Kirkus Reviews QR Code
THE SIZE OF THE TRUTH by Andrew Smith

THE SIZE OF THE TRUTH

by Andrew Smith

Pub Date: March 26th, 2019
ISBN: 978-1-5344-1955-1
Publisher: Simon & Schuster

Sam Abernathy is uncomfortable.

He’s uncomfortable in school, having skipped two grades to become the only 11-year-old in eighth grade. He’s uncomfortable going on extreme survivalist camping trips with his dad. He’s uncomfortable with the notion that his parents assume he’ll be going to MIT when all he wants to do is become a chef. But none of this compares to the three days he spent stuck at the bottom of a well when he was 4. The novel toggles between Sam’s subterranean adventure and his experience in eighth grade befriending the lumbering James Jenkins (the boy Sam blames for sending him down the well all those years ago).

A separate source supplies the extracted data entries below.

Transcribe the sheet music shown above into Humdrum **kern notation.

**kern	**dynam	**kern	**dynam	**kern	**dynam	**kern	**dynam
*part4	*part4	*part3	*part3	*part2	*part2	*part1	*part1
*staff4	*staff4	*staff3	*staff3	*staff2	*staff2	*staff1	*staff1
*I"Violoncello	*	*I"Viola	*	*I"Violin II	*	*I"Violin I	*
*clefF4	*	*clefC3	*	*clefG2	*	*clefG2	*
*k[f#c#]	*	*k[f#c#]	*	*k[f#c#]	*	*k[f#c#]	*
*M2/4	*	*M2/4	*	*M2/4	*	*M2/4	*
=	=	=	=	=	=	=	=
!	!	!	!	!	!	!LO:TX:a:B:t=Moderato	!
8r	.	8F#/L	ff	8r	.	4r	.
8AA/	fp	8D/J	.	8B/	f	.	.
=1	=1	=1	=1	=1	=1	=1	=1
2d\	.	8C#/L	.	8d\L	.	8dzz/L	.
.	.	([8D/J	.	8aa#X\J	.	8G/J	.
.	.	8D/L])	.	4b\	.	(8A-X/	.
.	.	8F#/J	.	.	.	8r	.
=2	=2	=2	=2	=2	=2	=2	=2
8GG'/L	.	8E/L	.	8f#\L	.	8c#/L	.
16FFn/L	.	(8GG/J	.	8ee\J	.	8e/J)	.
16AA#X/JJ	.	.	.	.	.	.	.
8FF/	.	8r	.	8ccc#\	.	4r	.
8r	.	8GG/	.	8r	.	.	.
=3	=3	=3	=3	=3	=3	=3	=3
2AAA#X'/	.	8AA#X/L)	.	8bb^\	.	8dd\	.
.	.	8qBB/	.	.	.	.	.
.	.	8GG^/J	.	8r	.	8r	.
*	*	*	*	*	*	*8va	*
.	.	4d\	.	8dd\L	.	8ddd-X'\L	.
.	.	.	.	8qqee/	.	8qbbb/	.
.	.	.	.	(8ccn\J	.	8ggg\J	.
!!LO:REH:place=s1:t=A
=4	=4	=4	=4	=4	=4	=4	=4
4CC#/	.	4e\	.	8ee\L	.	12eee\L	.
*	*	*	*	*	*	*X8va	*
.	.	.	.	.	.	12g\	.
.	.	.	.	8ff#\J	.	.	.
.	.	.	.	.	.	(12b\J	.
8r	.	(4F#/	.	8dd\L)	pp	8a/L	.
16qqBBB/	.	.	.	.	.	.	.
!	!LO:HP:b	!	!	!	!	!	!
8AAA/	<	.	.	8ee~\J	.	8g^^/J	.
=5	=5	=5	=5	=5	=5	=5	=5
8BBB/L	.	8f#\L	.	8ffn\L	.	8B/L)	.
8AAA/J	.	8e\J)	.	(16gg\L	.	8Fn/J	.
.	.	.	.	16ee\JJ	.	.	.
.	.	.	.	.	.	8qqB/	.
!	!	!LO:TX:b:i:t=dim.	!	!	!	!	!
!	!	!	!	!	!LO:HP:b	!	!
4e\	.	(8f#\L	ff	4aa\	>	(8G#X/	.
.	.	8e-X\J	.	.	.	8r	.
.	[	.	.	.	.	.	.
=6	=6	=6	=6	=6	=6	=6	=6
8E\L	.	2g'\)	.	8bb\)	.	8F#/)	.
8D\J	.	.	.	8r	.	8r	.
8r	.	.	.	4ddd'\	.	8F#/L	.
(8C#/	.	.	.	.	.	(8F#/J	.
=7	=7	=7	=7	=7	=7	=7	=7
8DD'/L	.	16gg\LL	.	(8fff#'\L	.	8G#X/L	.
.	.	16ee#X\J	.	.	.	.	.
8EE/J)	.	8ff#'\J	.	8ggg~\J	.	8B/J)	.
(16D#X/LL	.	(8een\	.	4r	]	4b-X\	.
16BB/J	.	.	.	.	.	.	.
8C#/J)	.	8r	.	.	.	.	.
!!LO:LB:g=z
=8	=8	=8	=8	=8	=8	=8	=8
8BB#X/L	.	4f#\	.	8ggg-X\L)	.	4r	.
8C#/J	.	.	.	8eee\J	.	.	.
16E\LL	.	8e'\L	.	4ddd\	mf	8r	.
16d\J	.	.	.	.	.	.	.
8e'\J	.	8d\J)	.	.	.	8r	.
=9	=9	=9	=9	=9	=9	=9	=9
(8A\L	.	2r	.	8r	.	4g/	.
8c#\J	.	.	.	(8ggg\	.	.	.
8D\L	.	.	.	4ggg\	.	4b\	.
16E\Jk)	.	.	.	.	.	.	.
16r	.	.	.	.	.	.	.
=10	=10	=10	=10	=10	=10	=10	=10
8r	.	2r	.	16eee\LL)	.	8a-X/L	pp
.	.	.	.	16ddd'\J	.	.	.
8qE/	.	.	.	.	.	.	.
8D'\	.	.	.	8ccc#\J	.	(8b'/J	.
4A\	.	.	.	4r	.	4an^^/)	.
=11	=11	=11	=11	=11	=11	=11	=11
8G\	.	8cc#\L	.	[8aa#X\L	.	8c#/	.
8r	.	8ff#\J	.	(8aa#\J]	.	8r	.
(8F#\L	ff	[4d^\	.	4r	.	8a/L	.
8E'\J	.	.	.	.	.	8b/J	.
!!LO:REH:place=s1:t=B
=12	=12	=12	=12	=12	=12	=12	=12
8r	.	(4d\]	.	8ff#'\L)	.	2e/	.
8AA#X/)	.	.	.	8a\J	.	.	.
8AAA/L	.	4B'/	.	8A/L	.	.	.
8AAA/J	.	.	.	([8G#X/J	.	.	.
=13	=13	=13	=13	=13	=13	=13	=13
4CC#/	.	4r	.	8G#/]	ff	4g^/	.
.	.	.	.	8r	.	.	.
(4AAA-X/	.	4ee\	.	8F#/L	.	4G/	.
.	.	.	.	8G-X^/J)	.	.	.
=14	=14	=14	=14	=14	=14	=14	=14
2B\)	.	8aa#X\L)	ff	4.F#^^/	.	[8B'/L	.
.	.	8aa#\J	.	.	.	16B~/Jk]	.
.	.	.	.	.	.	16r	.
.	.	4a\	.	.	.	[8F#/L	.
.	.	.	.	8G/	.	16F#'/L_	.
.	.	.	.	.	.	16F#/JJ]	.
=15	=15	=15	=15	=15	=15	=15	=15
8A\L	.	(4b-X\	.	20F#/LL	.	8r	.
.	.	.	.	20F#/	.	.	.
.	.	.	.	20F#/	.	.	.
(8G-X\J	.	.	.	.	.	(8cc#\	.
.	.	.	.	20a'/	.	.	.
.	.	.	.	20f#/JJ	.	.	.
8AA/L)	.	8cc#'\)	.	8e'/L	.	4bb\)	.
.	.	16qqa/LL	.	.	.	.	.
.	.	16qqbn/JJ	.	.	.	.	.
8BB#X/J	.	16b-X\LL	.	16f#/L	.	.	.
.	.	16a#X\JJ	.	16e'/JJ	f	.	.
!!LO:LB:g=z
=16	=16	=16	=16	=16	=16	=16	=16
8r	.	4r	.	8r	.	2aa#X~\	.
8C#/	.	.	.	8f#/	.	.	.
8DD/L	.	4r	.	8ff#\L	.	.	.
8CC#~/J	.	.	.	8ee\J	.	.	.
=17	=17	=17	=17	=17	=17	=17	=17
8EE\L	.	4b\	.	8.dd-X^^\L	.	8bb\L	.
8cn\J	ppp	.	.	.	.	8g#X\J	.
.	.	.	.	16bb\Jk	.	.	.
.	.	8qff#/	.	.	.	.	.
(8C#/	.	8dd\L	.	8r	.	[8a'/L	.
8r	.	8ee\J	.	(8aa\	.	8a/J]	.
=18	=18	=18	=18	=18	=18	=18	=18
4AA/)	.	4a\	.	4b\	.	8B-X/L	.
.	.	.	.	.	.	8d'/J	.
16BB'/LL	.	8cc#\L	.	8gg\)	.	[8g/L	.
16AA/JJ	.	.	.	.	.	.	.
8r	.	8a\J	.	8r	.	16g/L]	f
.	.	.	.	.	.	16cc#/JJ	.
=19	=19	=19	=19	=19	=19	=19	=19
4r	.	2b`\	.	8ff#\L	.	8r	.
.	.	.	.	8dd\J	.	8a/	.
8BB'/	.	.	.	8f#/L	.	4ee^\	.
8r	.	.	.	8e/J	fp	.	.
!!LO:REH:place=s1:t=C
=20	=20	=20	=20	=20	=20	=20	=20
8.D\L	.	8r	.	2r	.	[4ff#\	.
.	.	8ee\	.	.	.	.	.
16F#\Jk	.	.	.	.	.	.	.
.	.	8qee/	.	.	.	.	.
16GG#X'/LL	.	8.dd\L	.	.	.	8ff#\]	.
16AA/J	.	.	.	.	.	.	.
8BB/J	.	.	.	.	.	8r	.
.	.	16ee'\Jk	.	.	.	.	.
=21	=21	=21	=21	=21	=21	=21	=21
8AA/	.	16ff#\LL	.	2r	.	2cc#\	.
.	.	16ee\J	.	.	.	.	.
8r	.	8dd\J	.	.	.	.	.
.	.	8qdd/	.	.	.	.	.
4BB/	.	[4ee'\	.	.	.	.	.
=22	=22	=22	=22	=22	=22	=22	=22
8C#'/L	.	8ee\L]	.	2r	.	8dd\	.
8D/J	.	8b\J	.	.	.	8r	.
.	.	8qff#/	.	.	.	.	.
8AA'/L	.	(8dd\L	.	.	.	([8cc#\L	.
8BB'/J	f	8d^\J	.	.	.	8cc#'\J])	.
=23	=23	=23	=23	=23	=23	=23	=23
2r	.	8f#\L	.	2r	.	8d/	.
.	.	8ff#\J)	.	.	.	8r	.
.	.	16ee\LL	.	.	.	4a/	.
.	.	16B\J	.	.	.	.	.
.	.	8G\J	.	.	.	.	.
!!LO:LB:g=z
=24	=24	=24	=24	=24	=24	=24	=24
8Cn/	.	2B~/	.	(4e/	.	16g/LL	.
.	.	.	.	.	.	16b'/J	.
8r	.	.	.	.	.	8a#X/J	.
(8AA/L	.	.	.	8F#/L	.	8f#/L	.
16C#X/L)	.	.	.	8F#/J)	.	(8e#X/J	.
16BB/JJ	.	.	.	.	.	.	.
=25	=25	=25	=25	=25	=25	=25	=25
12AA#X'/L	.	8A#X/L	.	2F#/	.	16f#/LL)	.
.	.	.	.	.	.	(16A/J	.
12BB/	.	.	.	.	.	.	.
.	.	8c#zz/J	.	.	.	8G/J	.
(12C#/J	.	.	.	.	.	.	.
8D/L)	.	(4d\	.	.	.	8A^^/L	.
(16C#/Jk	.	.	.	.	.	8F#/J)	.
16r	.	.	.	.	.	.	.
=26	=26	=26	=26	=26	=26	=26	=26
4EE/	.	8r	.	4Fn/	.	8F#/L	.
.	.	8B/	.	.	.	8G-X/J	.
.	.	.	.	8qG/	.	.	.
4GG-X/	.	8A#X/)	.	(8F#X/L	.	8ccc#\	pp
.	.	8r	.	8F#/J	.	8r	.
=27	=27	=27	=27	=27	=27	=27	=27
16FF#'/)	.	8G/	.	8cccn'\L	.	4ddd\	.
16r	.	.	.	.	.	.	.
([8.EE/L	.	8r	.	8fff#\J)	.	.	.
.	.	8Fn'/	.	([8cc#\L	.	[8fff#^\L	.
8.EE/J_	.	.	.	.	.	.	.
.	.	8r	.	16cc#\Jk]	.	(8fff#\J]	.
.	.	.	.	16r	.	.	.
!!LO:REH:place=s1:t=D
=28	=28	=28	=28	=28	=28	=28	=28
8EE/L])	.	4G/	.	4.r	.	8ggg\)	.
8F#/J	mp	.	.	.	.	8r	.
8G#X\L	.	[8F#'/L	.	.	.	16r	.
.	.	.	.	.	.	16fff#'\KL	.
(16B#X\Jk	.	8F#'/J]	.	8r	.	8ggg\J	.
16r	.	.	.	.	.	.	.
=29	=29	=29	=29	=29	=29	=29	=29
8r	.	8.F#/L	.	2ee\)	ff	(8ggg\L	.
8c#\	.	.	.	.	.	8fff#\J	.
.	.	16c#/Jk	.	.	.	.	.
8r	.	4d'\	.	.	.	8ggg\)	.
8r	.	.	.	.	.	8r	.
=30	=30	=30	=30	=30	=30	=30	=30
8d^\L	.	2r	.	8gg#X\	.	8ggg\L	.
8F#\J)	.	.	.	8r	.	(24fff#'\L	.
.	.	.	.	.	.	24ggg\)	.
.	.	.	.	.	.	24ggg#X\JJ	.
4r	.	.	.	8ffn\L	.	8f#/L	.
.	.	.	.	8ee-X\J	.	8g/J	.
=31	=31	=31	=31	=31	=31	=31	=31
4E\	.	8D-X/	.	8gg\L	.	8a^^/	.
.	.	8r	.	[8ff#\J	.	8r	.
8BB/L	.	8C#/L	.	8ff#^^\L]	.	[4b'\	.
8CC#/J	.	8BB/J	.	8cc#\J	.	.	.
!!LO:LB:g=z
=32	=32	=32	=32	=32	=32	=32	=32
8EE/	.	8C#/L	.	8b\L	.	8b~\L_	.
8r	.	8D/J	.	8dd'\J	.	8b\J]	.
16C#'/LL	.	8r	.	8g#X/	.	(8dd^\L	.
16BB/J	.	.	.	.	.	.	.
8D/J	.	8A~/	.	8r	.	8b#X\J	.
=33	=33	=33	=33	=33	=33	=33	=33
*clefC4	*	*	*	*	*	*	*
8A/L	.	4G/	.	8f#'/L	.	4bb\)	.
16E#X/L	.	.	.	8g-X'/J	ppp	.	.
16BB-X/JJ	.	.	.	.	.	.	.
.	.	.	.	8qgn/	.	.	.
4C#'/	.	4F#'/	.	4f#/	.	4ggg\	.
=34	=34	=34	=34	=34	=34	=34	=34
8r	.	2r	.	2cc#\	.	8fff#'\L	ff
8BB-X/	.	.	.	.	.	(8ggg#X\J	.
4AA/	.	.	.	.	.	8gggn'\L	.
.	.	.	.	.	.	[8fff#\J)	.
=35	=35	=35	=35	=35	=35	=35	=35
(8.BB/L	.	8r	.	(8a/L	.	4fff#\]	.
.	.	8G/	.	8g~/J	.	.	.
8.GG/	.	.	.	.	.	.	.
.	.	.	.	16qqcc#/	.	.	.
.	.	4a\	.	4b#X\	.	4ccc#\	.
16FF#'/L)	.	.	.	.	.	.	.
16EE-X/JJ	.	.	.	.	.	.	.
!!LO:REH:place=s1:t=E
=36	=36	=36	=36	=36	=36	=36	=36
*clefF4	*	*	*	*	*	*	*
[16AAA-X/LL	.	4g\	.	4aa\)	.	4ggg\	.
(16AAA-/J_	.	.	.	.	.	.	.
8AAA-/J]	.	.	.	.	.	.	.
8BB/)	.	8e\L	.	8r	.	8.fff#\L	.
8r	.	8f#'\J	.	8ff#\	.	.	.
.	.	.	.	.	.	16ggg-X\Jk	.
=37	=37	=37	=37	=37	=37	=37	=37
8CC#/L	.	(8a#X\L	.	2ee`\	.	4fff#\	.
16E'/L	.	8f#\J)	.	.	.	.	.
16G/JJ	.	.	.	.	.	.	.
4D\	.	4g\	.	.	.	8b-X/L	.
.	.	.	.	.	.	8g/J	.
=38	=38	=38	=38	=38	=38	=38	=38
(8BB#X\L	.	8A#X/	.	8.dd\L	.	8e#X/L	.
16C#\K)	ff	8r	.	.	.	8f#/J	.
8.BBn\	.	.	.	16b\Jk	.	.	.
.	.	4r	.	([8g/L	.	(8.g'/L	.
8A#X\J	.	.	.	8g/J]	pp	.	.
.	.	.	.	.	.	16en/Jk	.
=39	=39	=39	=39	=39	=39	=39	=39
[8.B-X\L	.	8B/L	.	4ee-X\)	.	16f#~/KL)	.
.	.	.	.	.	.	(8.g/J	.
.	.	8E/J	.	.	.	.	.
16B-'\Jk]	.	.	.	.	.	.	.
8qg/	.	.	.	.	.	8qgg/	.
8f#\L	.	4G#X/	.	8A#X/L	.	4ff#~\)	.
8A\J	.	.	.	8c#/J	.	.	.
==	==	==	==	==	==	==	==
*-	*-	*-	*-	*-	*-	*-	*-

The two white boys embark on a curious relationship, and while the author is adept at filling in small details here and there with flourishes, the big picture does not coalesce. Are the flashbacks to preternaturally self-aware 4-year-old Sam’s days in the well meant to represent reality? Or are they meant to be 11-year-old Sam’s understanding of the events as he remembers them? Either way, how does the talking armadillo fit in? The shades of characterization given to Sam, his parents, and their small Texas town create a setting for an exploration of toxic masculinity that doesn't cohere. Sam’s cooking is (anachronistically?) regarded by his father as stereotypically unmanly; James is forced to play football instead of dancing. Sam’s coy repetitions of “(excuse me)” instead of curse words work against believable characterization.

Smith’s first middle grader is a frustrating misfire.